On The Bus And Dreaming

Or, it would be dreaming while on the bus?

They demolished my house by exploding (or imploding?) it. As soon as my house turned into fragments of stones and concrete and dust in the air, the foreman handed me the check. It was a blank check but (already) signed by I didn’t know who. The signature was ugly but looked interesting; it reminded me of the resistances-in-series representation in an electrical circuit schematic. I would have needed the Rosetta Stone to figure out whose signature it was on the check. The foreman, in slow motion, whispered to me: Write any amount as long as it’s not more than 10 M. I turned my head toward him; our eyes locked. As if hypnotized by him, I nodded. Of course, I said. Then I climbed into the driver’s seat of the pickup truck on which back were boxes which, I supposed, contained my belongings.

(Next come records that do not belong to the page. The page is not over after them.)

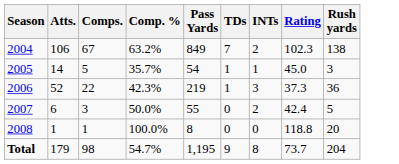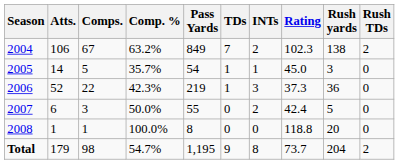+ column: Rush TDs | 2 | 0 | 0 | 0 | 0 | 2
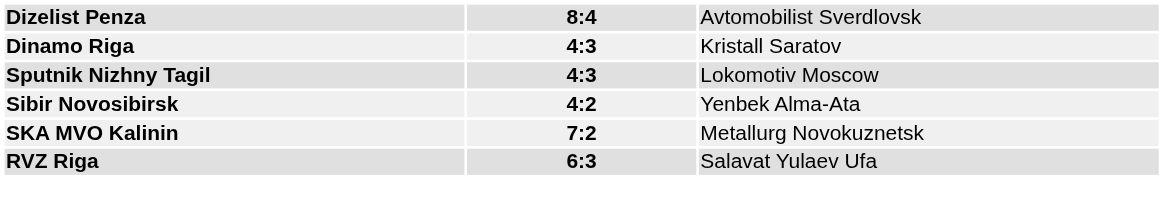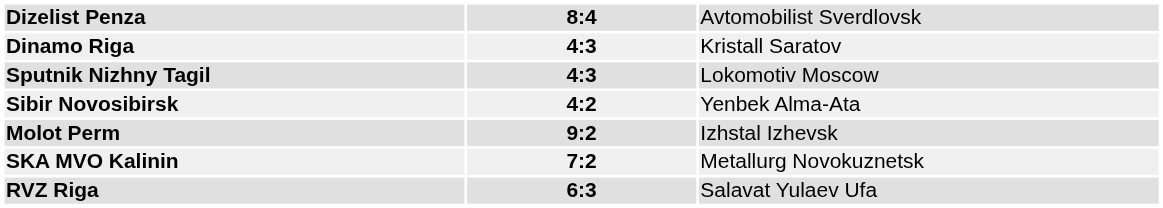+ row: Molot Perm | 9:2 | Izhstal Izhevsk
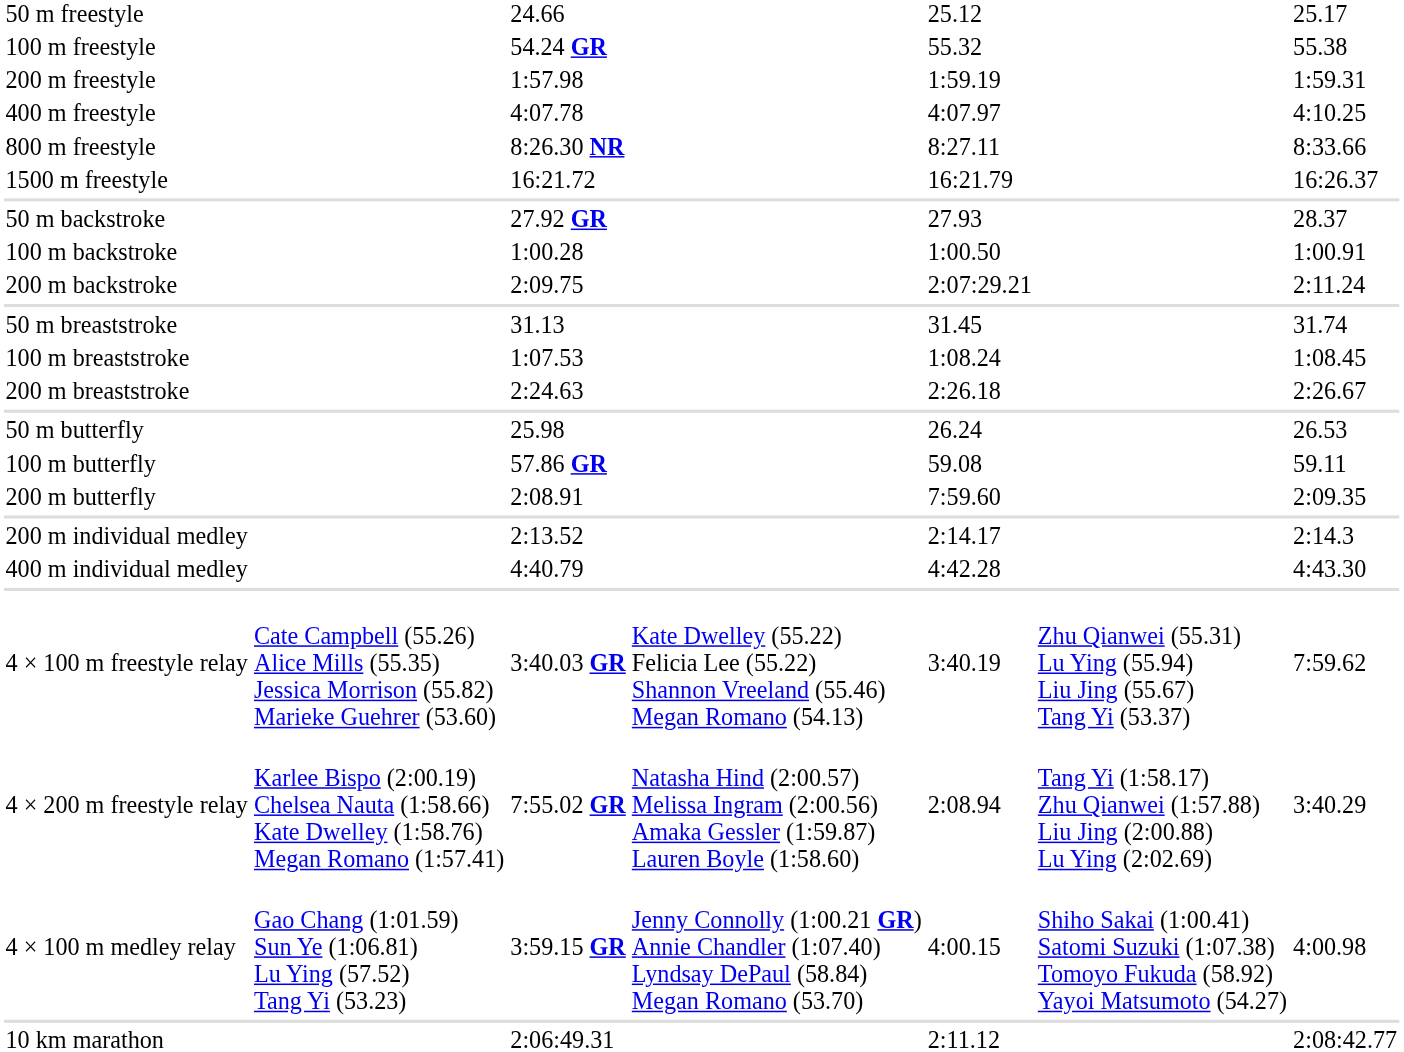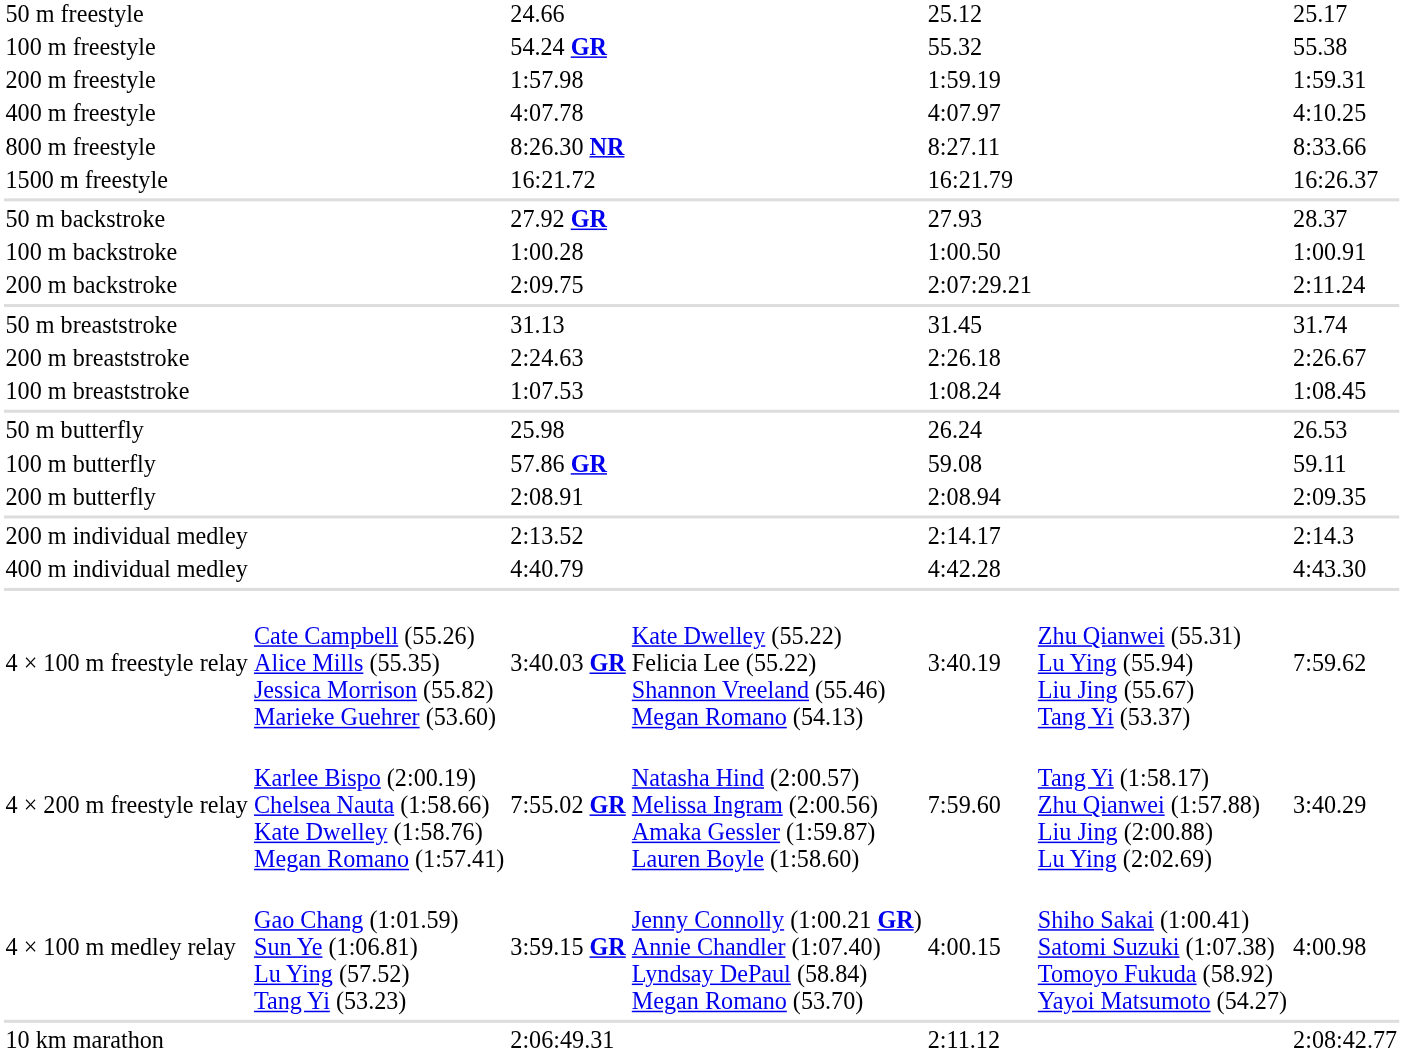rows swapped: 100 m breaststroke <-> 200 m breaststroke
200 m butterfly | column 5: 7:59.60 -> 2:08.94
4 × 200 m freestyle relay | column 5: 2:08.94 -> 7:59.60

I turned the truck’s engine on and drove away slowly. I paid the ruins of my house one last look. After all it had provided for me shelter for a decade. On my way forward, I realized that my house was the last they demolished because on both sides of the street ahead only ruins and fragments of my neighbor’s houses remained. The people who used to live in such houses were also leaving, some dragging their baggage. It was like a scene in Holocaust movies where the Jews were being driven out their houses and sent to camps: a lonely parade to what seemed to be nowhere. Behind the wheel, I looked ahead and saw a straight road which looked narrower and narrower as it led toward infinity. That was the last scene I saw before I woke up. And when I woke up, I saw people in slow-moving queue on the aisle of the bus; they were all headed to the bus door opposite the driver’s seat. End of the line. I joined the queue. I was the last to get out of the bus.

Outside, it’s raining. It was already dark.